● **What to work on**:
Turn each line of the items below into a row of a Markdown table with the columns "Row" and "Line," numbering the rows and skipping blank lines. Leave the pictures out of the answer.

Exercise data Block Start

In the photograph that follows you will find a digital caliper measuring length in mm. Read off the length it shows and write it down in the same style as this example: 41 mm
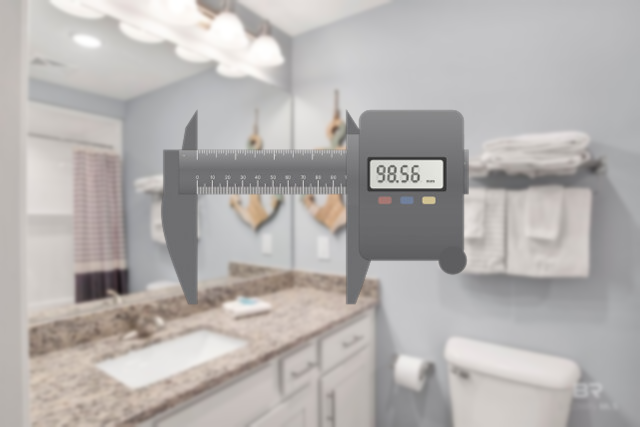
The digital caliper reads 98.56 mm
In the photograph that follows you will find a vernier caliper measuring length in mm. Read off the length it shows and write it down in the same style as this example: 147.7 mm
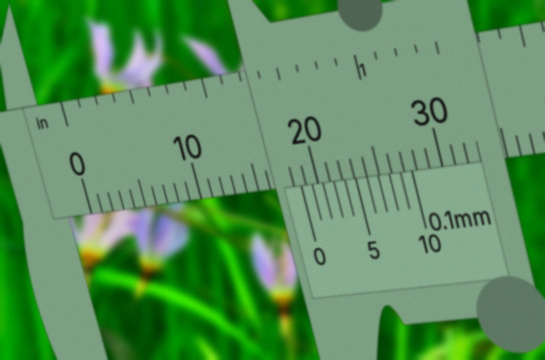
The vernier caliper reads 18.6 mm
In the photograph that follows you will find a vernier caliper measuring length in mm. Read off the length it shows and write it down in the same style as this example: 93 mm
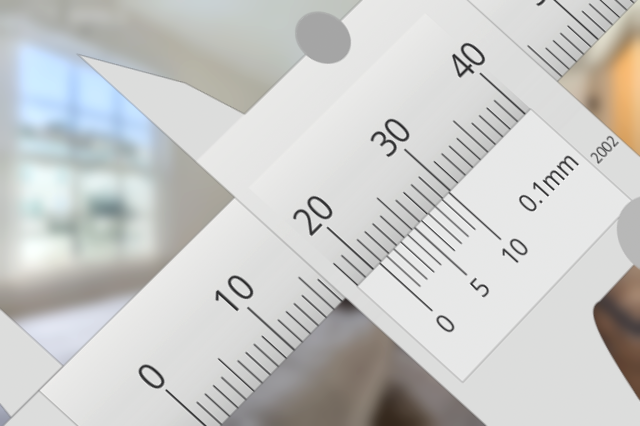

Exercise data Block End

● **Solution to the problem**:
| Row | Line |
|---|---|
| 1 | In the photograph that follows you will find a digital caliper measuring length in mm. Read off the length it shows and write it down in the same style as this example: 41 mm |
| 2 | The digital caliper reads 98.56 mm |
| 3 | In the photograph that follows you will find a vernier caliper measuring length in mm. Read off the length it shows and write it down in the same style as this example: 147.7 mm |
| 4 | The vernier caliper reads 18.6 mm |
| 5 | In the photograph that follows you will find a vernier caliper measuring length in mm. Read off the length it shows and write it down in the same style as this example: 93 mm |